The PRA would have allowed recipients of an offending commercial electronic message to seek court ordered “compensation in an amount equal to the actual loss or damage suffered or expenses incurred;” and “up to $200 for each contravention of that provision, not exceeding $1,000,000 for each day on which a contravention occurred.” It was anticipated that the PRA could provide fertile ground for class action lawsuits, especially given the statutory damages allowed for under the law.
The Canadian Marketing Association spearheaded a business coalition with the Canadian Chamber of Commerce to communicate with government policy-makers the widespread concern about the anticipated negative impacts of the PRA. Over the past several years, CMA has created a series of submissions and led numerous meetings with officials and the Minister’s office in persuading the Minister to act on this matter today.
“CMA believes that the PRA is unnecessary given that Canadian consumers are already well-protected from spam by the three regulators tasked with enforcing CASL,” stated Wally Hill, CMA’s VP of Government & Consumer Affairs. “The Government has made the right decision by indefinitely suspending the PRA provision which would have created a competitive disadvantage for Canadian businesses engaged in digital marketing and e-commerce.

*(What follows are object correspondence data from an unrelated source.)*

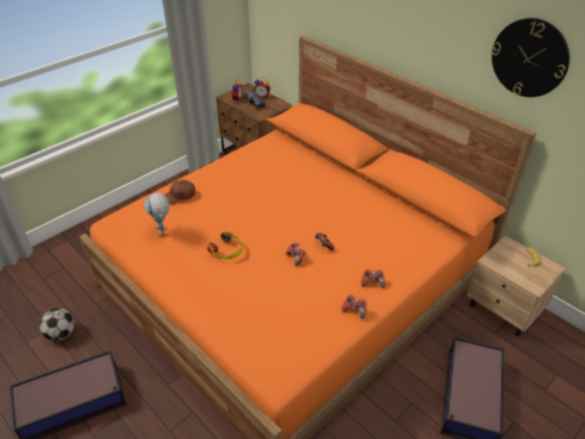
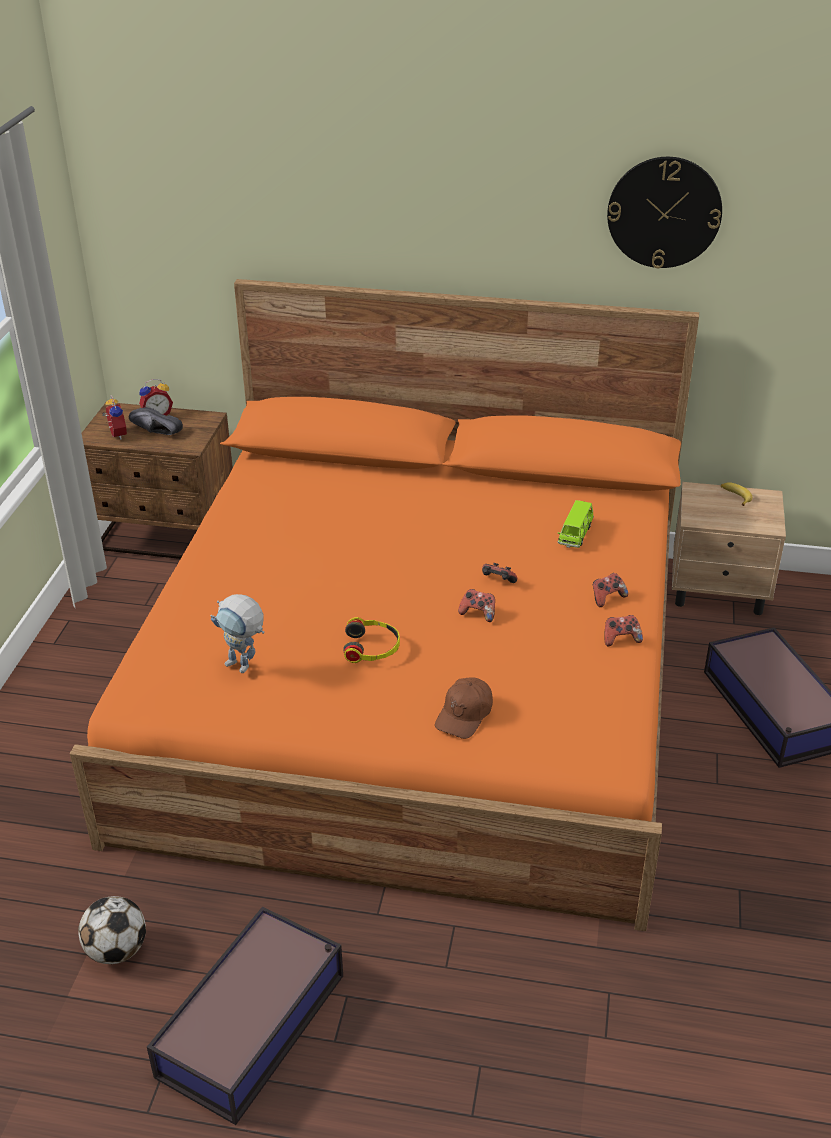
camera: 35 degrees left, 5 degrees down
brown cap [164,180,195,205] -> brown cap moved to [435,677,493,739]
none -> green toy car [558,500,594,548]

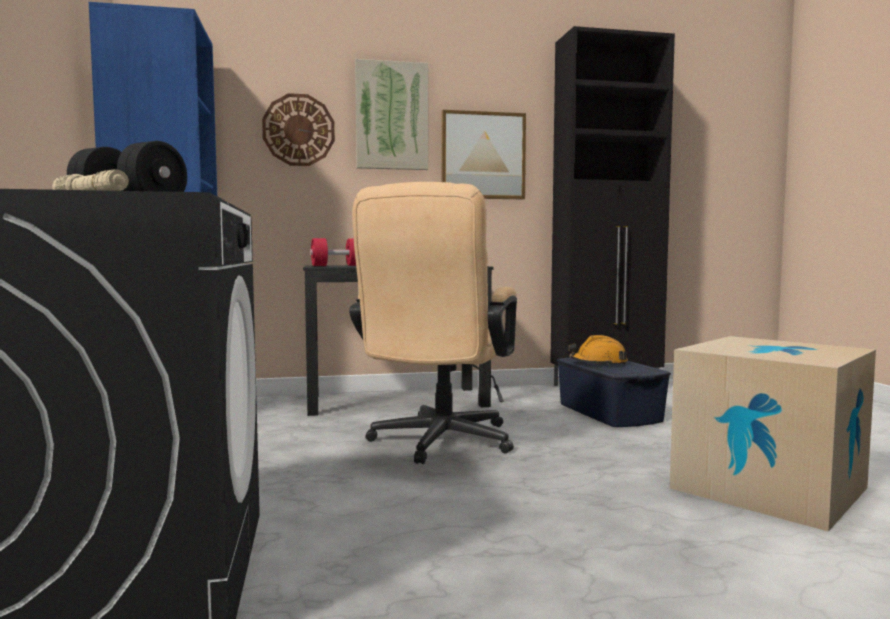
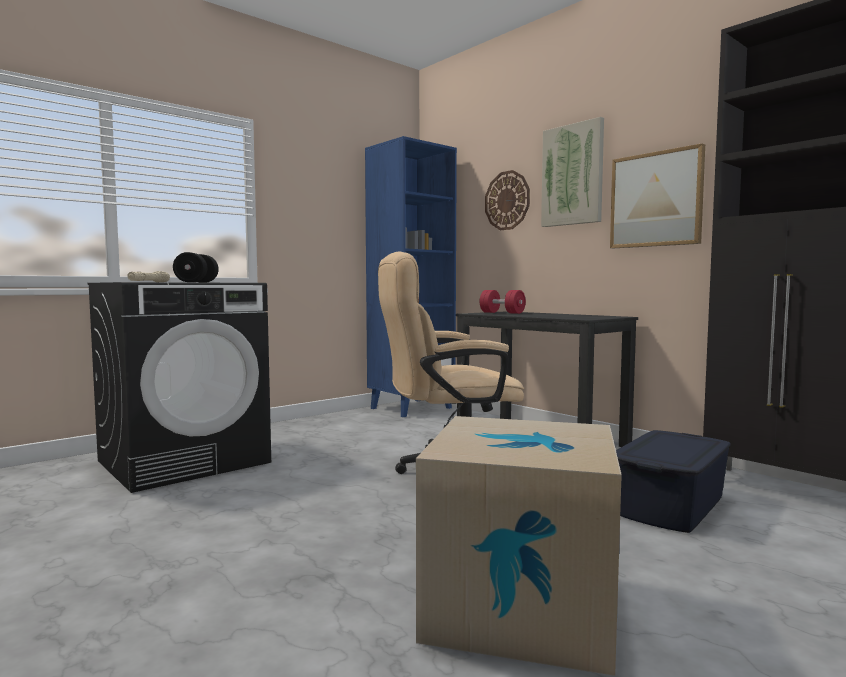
camera: 60 degrees right, 0 degrees up
orange hard hat [568,335,628,366] -> none

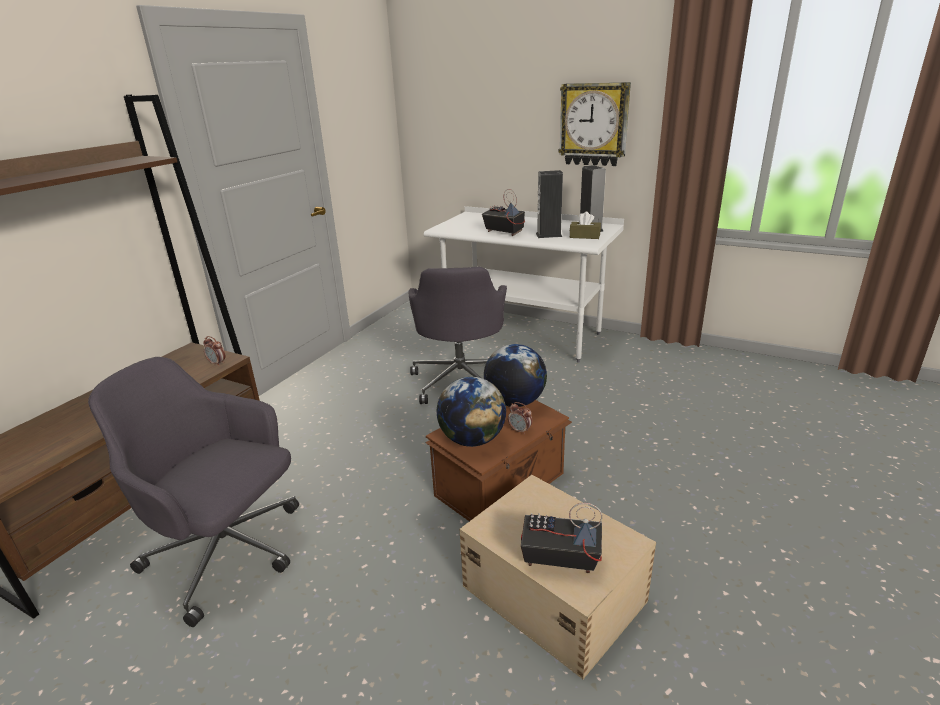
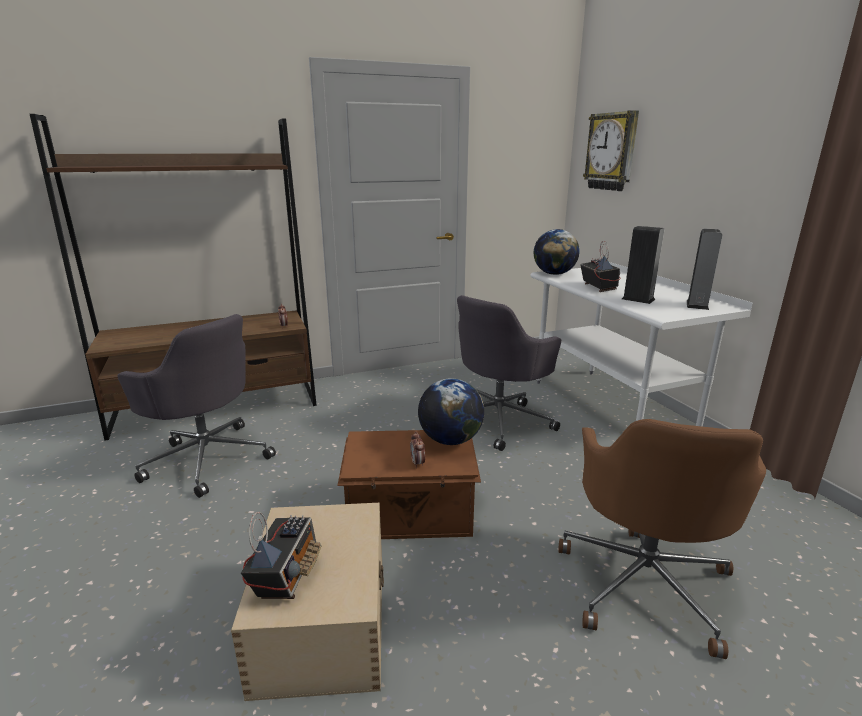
camera: 40 degrees right, 5 degrees down
grey office chair [88,357,299,627] -> grey office chair turned 150 degrees clockwise [117,314,276,498]
globe [437,377,506,447] -> globe moved to [534,229,580,275]
radio [521,503,602,573] -> radio turned 45 degrees clockwise [241,512,321,599]
wall clock [558,82,631,166] -> wall clock moved to [583,110,639,191]
brown tissue box [570,212,601,239] -> none
none -> brown office chair [558,419,766,659]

CMA looks forward to participating in the future parliamentary review of CASL.”
The PRA announcement is good news; however, CASL compliance should remain a key priority for CMA Members in terms of their electronic messaging campaigns. With the upcoming July 1 expiry of the three-year transitional provisions for implied consents from the pre-CASL era, Members have three weeks for any final efforts to renew the dated consent from these customers.